Respirez, vous êtes vacciné ! – communiqué de presse vidéo – 2 min 29 – extrait de la série Histoires de recherche (2014)

Pour l’heure, seul un nouveau candidat vaccin en est au stade de l’essai sur l’homme. Il est développé par l’Inserm et l’Institut Pasteur de Lille, en partenariat avec la société de biotechnologie américaine ILIAD. Baptisé BPZE1, il est constitué de bactéries B. pertussis vivantes, mais génétiquement modifiées pour leur ôter toute toxicité. Autre particularité, il est administré en une seule dose, directement dans le nez. L’objectif est de mimer au plus près l’infection naturelle par B. pertussis. Celle-ci n’affecte en effet que les voies respiratoires et y déclenche une immunité spécifique. Les chercheurs espèrent que ce nouveau vaccin protégera non seulement contre le déclenchement des symptômes de la maladie, mais aussi contre l’infection des voies respiratoires et donc contre le risque de transmission. Plusieurs études récentes ont en effet montré que, malgré la couverture vaccinale actuelle avec les vaccins acellulaires, nombre de personnes sont infectées mais ne déclenchent pas la maladie. Elles ne sont pas « malades », mais elles peuvent transmettre la coqueluche. 

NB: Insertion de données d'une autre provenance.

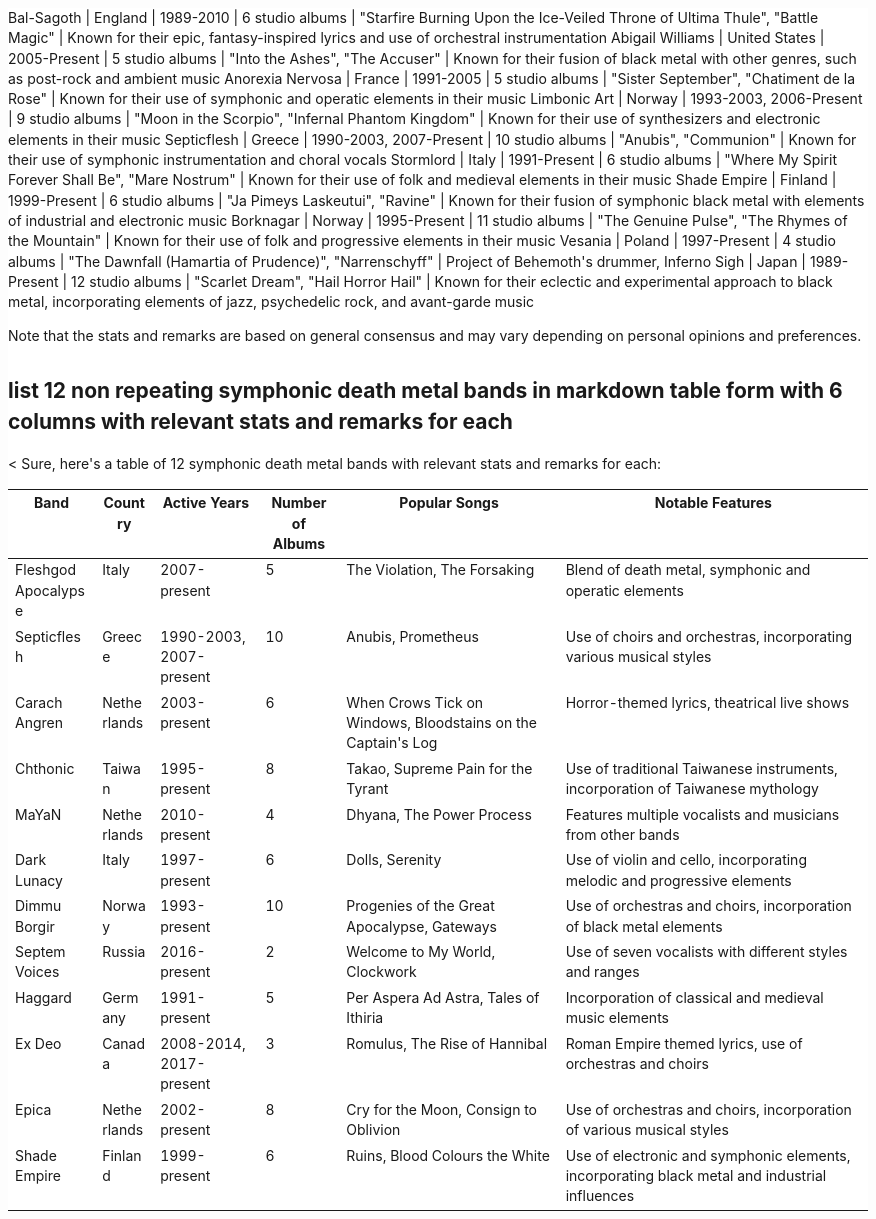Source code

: Bal-Sagoth | England | 1989-2010 | 6 studio albums | "Starfire Burning Upon the Ice-Veiled Throne of Ultima Thule", "Battle Magic" | Known for their epic, fantasy-inspired lyrics and use of orchestral instrumentation
Abigail Williams | United States | 2005-Present | 5 studio albums | "Into the Ashes", "The Accuser" | Known for their fusion of black metal with other genres, such as post-rock and ambient music
Anorexia Nervosa | France | 1991-2005 | 5 studio albums | "Sister September", "Chatiment de la Rose" | Known for their use of symphonic and operatic elements in their music
Limbonic Art | Norway | 1993-2003, 2006-Present | 9 studio albums | "Moon in the Scorpio", "Infernal Phantom Kingdom" | Known for their use of synthesizers and electronic elements in their music
Septicflesh | Greece | 1990-2003, 2007-Present | 10 studio albums | "Anubis", "Communion" | Known for their use of symphonic instrumentation and choral vocals
Stormlord | Italy | 1991-Present | 6 studio albums | "Where My Spirit Forever Shall Be", "Mare Nostrum" | Known for their use of folk and medieval elements in their music
Shade Empire | Finland | 1999-Present | 6 studio albums | "Ja Pimeys Laskeutui", "Ravine" | Known for their fusion of symphonic black metal with elements of industrial and electronic music
Borknagar | Norway | 1995-Present | 11 studio albums | "The Genuine Pulse", "The Rhymes of the Mountain" | Known for their use of folk and progressive elements in their music
Vesania | Poland | 1997-Present | 4 studio albums | "The Dawnfall (Hamartia of Prudence)", "Narrenschyff" | Project of Behemoth's drummer, Inferno
Sigh | Japan | 1989-Present | 12 studio albums | "Scarlet Dream", "Hail Horror Hail" | Known for their eclectic and experimental approach to black metal, incorporating elements of jazz, psychedelic rock, and avant-garde music

Note that the stats and remarks are based on general consensus and may vary depending on personal opinions and preferences.

## list 12 non repeating symphonic death metal bands in markdown table form with 6 columns with relevant stats and remarks for each

< Sure, here's a table of 12 symphonic death metal bands with relevant stats and remarks for each:

Band | Country | Active Years | Number of Albums | Popular Songs | Notable Features
-----|---------|--------------|------------------|---------------|-----------------
Fleshgod Apocalypse | Italy | 2007-present | 5 | The Violation, The Forsaking | Blend of death metal, symphonic and operatic elements
Septicflesh | Greece | 1990-2003, 2007-present | 10 | Anubis, Prometheus | Use of choirs and orchestras, incorporating various musical styles
Carach Angren | Netherlands | 2003-present | 6 | When Crows Tick on Windows, Bloodstains on the Captain's Log | Horror-themed lyrics, theatrical live shows
Chthonic | Taiwan | 1995-present | 8 | Takao, Supreme Pain for the Tyrant | Use of traditional Taiwanese instruments, incorporation of Taiwanese mythology
MaYaN | Netherlands | 2010-present | 4 | Dhyana, The Power Process | Features multiple vocalists and musicians from other bands
Dark Lunacy | Italy | 1997-present | 6 | Dolls, Serenity | Use of violin and cello, incorporating melodic and progressive elements
Dimmu Borgir | Norway | 1993-present | 10 | Progenies of the Great Apocalypse, Gateways | Use of orchestras and choirs, incorporation of black metal elements
Septem Voices | Russia | 2016-present | 2 | Welcome to My World, Clockwork | Use of seven vocalists with different styles and ranges
Haggard | Germany | 1991-present | 5 | Per Aspera Ad Astra, Tales of Ithiria | Incorporation of classical and medieval music elements
Ex Deo | Canada | 2008-2014, 2017-present | 3 | Romulus, The Rise of Hannibal | Roman Empire themed lyrics, use of orchestras and choirs
Epica | Netherlands | 2002-present | 8 | Cry for the Moon, Consign to Oblivion | Use of orchestras and choirs, incorporation of various musical styles
Shade Empire | Finland | 1999-present | 6 | Ruins, Blood Colours the White | Use of electronic and symphonic elements, incorporating black metal and industrial influences
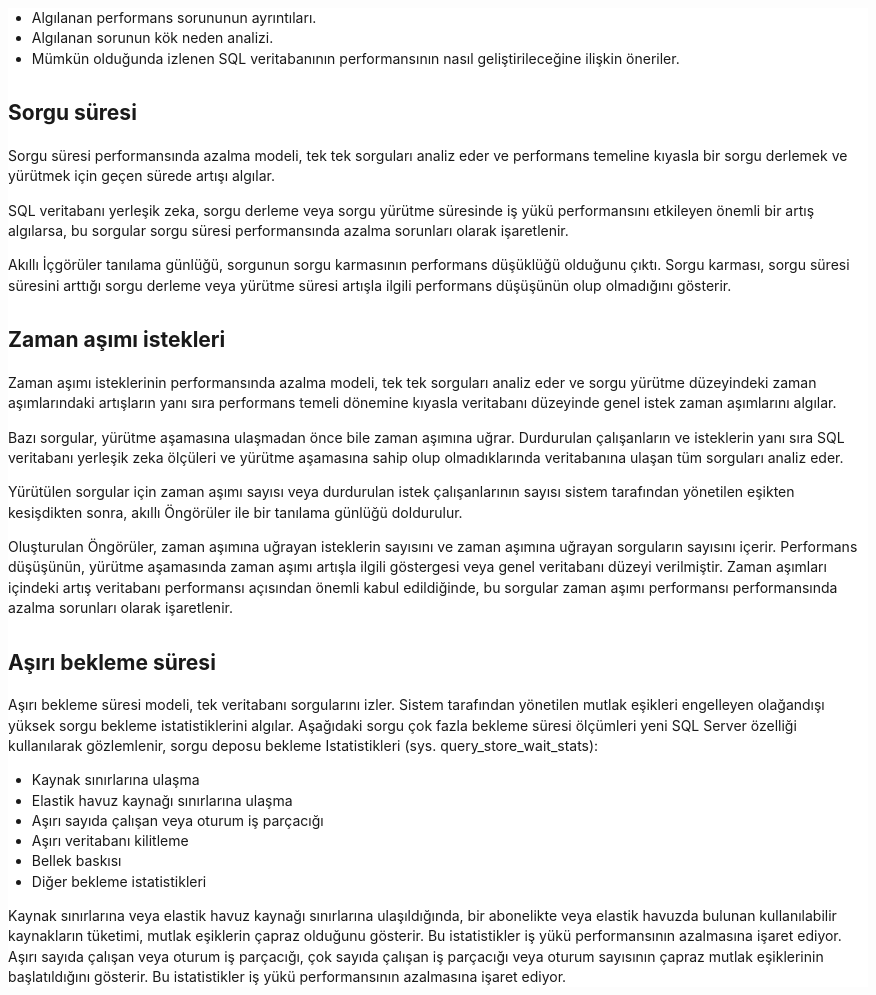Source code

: - Algılanan performans sorununun ayrıntıları.
- Algılanan sorunun kök neden analizi.
- Mümkün olduğunda izlenen SQL veritabanının performansının nasıl geliştirileceğine ilişkin öneriler.

## <a name="query-duration"></a>Sorgu süresi

Sorgu süresi performansında azalma modeli, tek tek sorguları analiz eder ve performans temeline kıyasla bir sorgu derlemek ve yürütmek için geçen sürede artışı algılar.

SQL veritabanı yerleşik zeka, sorgu derleme veya sorgu yürütme süresinde iş yükü performansını etkileyen önemli bir artış algılarsa, bu sorgular sorgu süresi performansında azalma sorunları olarak işaretlenir.

Akıllı İçgörüler tanılama günlüğü, sorgunun sorgu karmasının performans düşüklüğü olduğunu çıktı. Sorgu karması, sorgu süresi süresini arttığı sorgu derleme veya yürütme süresi artışla ilgili performans düşüşünün olup olmadığını gösterir.

## <a name="timeout-requests"></a>Zaman aşımı istekleri

Zaman aşımı isteklerinin performansında azalma modeli, tek tek sorguları analiz eder ve sorgu yürütme düzeyindeki zaman aşımlarındaki artışların yanı sıra performans temeli dönemine kıyasla veritabanı düzeyinde genel istek zaman aşımlarını algılar.

Bazı sorgular, yürütme aşamasına ulaşmadan önce bile zaman aşımına uğrar. Durdurulan çalışanların ve isteklerin yanı sıra SQL veritabanı yerleşik zeka ölçüleri ve yürütme aşamasına sahip olup olmadıklarında veritabanına ulaşan tüm sorguları analiz eder.

Yürütülen sorgular için zaman aşımı sayısı veya durdurulan istek çalışanlarının sayısı sistem tarafından yönetilen eşikten kesişdikten sonra, akıllı Öngörüler ile bir tanılama günlüğü doldurulur.

Oluşturulan Öngörüler, zaman aşımına uğrayan isteklerin sayısını ve zaman aşımına uğrayan sorguların sayısını içerir. Performans düşüşünün, yürütme aşamasında zaman aşımı artışla ilgili göstergesi veya genel veritabanı düzeyi verilmiştir. Zaman aşımları içindeki artış veritabanı performansı açısından önemli kabul edildiğinde, bu sorgular zaman aşımı performansı performansında azalma sorunları olarak işaretlenir.

## <a name="excessive-wait-times"></a>Aşırı bekleme süresi

Aşırı bekleme süresi modeli, tek veritabanı sorgularını izler. Sistem tarafından yönetilen mutlak eşikleri engelleyen olağandışı yüksek sorgu bekleme istatistiklerini algılar. Aşağıdaki sorgu çok fazla bekleme süresi ölçümleri yeni SQL Server özelliği kullanılarak gözlemlenir, sorgu deposu bekleme Istatistikleri (sys. query_store_wait_stats):

- Kaynak sınırlarına ulaşma
- Elastik havuz kaynağı sınırlarına ulaşma
- Aşırı sayıda çalışan veya oturum iş parçacığı
- Aşırı veritabanı kilitleme
- Bellek baskısı
- Diğer bekleme istatistikleri

Kaynak sınırlarına veya elastik havuz kaynağı sınırlarına ulaşıldığında, bir abonelikte veya elastik havuzda bulunan kullanılabilir kaynakların tüketimi, mutlak eşiklerin çapraz olduğunu gösterir. Bu istatistikler iş yükü performansının azalmasına işaret ediyor. Aşırı sayıda çalışan veya oturum iş parçacığı, çok sayıda çalışan iş parçacığı veya oturum sayısının çapraz mutlak eşiklerinin başlatıldığını gösterir. Bu istatistikler iş yükü performansının azalmasına işaret ediyor.
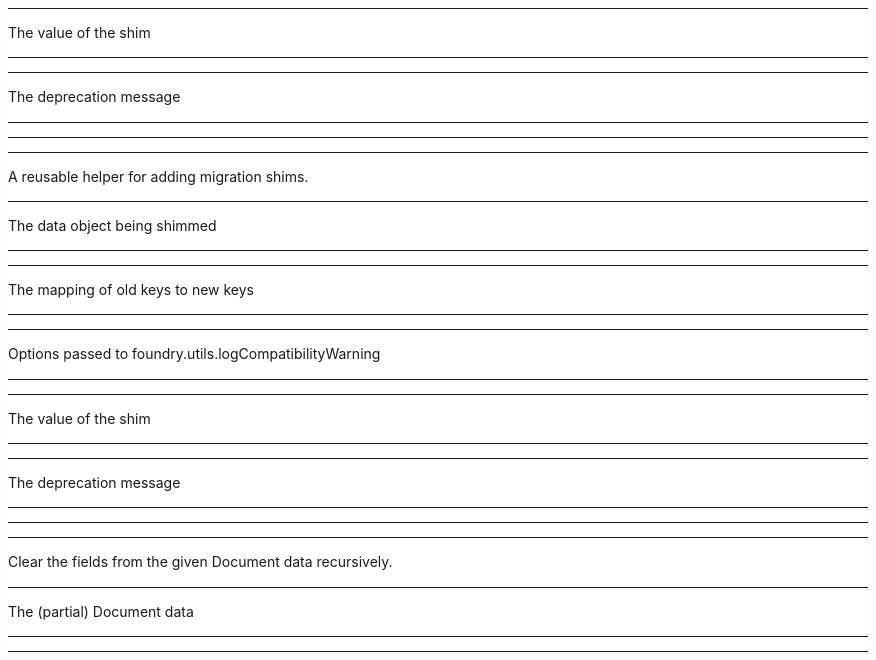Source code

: 
---

The value of the shim

---

---

The deprecation message

---

---

---

A reusable helper for adding migration shims.

---

The data object being shimmed

---

---

The mapping of old keys to new keys

---

---

Options passed to foundry.utils.logCompatibilityWarning

---

---

The value of the shim

---

---

The deprecation message

---

---

---

Clear the fields from the given Document data recursively.

---

The (partial) Document data

---

---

Dans le cadre d’un premier essai conduit sur 48 adultes, BPZE1 a été très bien toléré. Mieux encore : chez les 40% de volontaires chez lesquels les bactéries génétiquement atténuées sont parvenues à coloniser la cavité nasale, une production prolongée d’anticorps dirigés spécifiquement contre B. pertussis est observée. Fort de ce premier succès, les chercheurs ont lancé un deuxième essai sur 54 adultes en septembre 2015. Objectif principal : déterminer la dose optimale pour obtenir une colonisation nasale chez au moins 80% des volontaires vaccinés. Les résultats complets sont attendus pour février 2017. 

Outre les vaccins, la recherche s’attelle aussi à mieux comprendre les interactions entre le germe de la coqueluche et l’homme, et la variabilité génétique des différentes souches au fil du temps. Les scientifiques essayent aussi de développer des modèles animaux de la maladie reproduisant plus fidèlement ce qu’on observe chez l’homme (toux quinteuse, transmission d’un individu à l’autre, etc.).